## ASSIGNMENT
Return every line of text from the entries below, unchanged and in the same order, but leave out the pictures.

======== RECORDS SHOWN

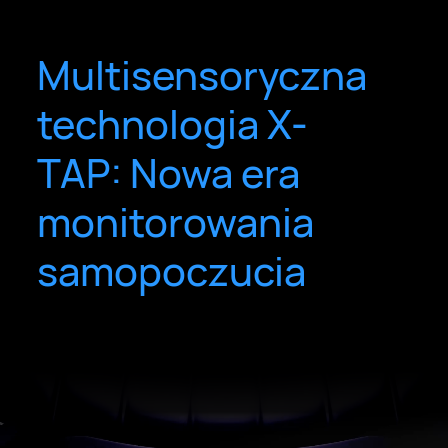
Multisensoryczna
technologia X-
TAP: Nowa era
monitorowania
samopoczucia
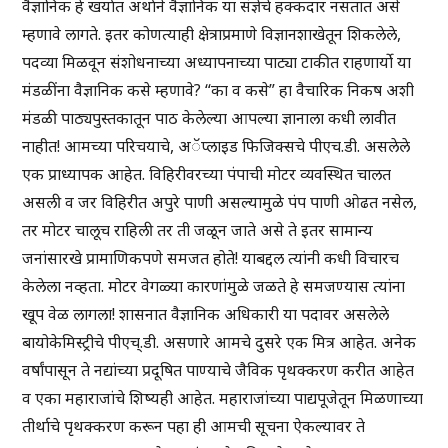
वैज्ञानिक हे खर्यात अर्थाने वैज्ञानिक या संज्ञेचे हक्कदार नसतात असे
म्हणावे लागते. इतर कोणत्याही क्षेत्राप्रमाणे विज्ञानशाखेतून शिकलेले,
पदव्या मिळवून संशोधनाच्या अध्यापनाच्या पाट्या टाकीत राहणार्याे या
मंडळींना वैज्ञानिक कसे म्हणावे? “का व कसे” हा वैचारिक निकष अशी
मंडळी पाठ्यपुस्तकातून पाठ केलेल्या आपल्या ज्ञानाला कधी लावीत
नाहीत! आमच्या परिचयाचे, अॅप्लाइड फिजिक्सचे पीएच.डी. असलेले
एक प्राध्यापक आहेत. विहिरीवरच्या पंपाची मोटर व्यवस्थित चालत
असली व जर विहिरीत अपुरे पाणी असल्यामुळे पंप पाणी ओढत नसेल,
तर मोटर चालूच राहिली तर ती जळून जाते असे ते इतर सामान्य
जनांसारखे प्रामाणिकपणे समजत होते! याबद्दल त्यांनी कधी विचारच
केलेला नव्हता. मोटर वेगळ्या कारणांमुळे जळते हे समजण्यास त्यांना
खूप वेळ लागला! शासनात वैज्ञानिक अधिकारी या पदावर असलेले
बायोकेमिस्ट्रीचे पीएच्.डी. असणारे आमचे दुसरे एक मित्र आहेत. अनेक
वर्षांपासून ते नद्यांच्या प्रदूषित पाण्याचे जैविक पृथक्करण करीत आहेत
व एका महाराजांचे शिष्यही आहेत. महाराजांच्या पाद्यपूजेतून मिळणाच्या
तीर्थाचे पृथक्करण करून पहा ही आमची सूचना ऐकल्यावर ते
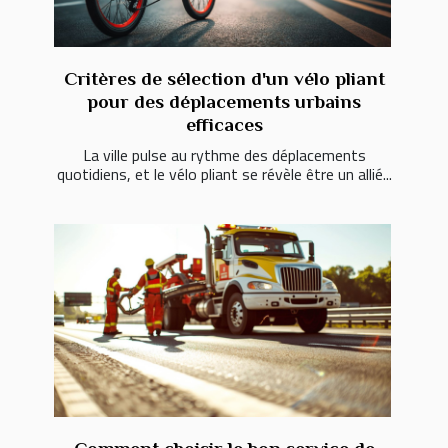
Critères de sélection d'un vélo pliant
pour des déplacements urbains
efficaces
La ville pulse au rythme des déplacements
quotidiens, et le vélo pliant se révèle être un allié...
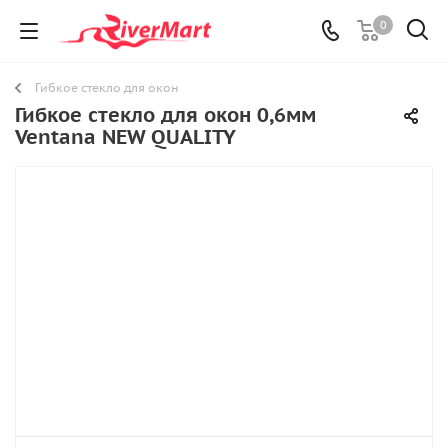
0
Гибкое стекло для окон
Гибкое стекло для окон 0,6мм
Ventana NEW QUALITY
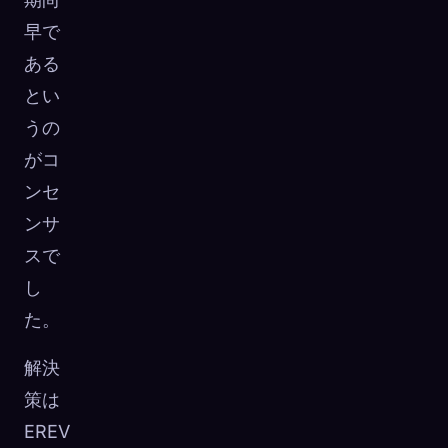
早で
ある
とい
うの
がコ
ンセ
ンサ
スで
し
た。
解決
策は
EREV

================

## WRITTEN ANSWER
Multisensoryczna
technologia X-
TAP: Nowa era
monitorowania
samopoczucia
वैज्ञानिक हे खर्यात अर्थाने वैज्ञानिक या संज्ञेचे हक्कदार नसतात असे
म्हणावे लागते. इतर कोणत्याही क्षेत्राप्रमाणे विज्ञानशाखेतून शिकलेले,
पदव्या मिळवून संशोधनाच्या अध्यापनाच्या पाट्या टाकीत राहणार्याे या
मंडळींना वैज्ञानिक कसे म्हणावे? “का व कसे” हा वैचारिक निकष अशी
मंडळी पाठ्यपुस्तकातून पाठ केलेल्या आपल्या ज्ञानाला कधी लावीत
नाहीत! आमच्या परिचयाचे, अॅप्लाइड फिजिक्सचे पीएच.डी. असलेले
एक प्राध्यापक आहेत. विहिरीवरच्या पंपाची मोटर व्यवस्थित चालत
असली व जर विहिरीत अपुरे पाणी असल्यामुळे पंप पाणी ओढत नसेल,
तर मोटर चालूच राहिली तर ती जळून जाते असे ते इतर सामान्य
जनांसारखे प्रामाणिकपणे समजत होते! याबद्दल त्यांनी कधी विचारच
केलेला नव्हता. मोटर वेगळ्या कारणांमुळे जळते हे समजण्यास त्यांना
खूप वेळ लागला! शासनात वैज्ञानिक अधिकारी या पदावर असलेले
बायोकेमिस्ट्रीचे पीएच्.डी. असणारे आमचे दुसरे एक मित्र आहेत. अनेक
वर्षांपासून ते नद्यांच्या प्रदूषित पाण्याचे जैविक पृथक्करण करीत आहेत
व एका महाराजांचे शिष्यही आहेत. महाराजांच्या पाद्यपूजेतून मिळणाच्या
तीर्थाचे पृथक्करण करून पहा ही आमची सूचना ऐकल्यावर ते
Critères de sélection d'un vélo pliant
pour des déplacements urbains
efficaces
La ville pulse au rythme des déplacements
quotidiens, et le vélo pliant se révèle être un allié...
0
Гибкое стекло для окон
Гибкое стекло для окон 0,6мм
Ventana NEW QUALITY
早で
ある
とい
うの
がコ
ンセ
ンサ
スで
し
た。
解決
策は
EREV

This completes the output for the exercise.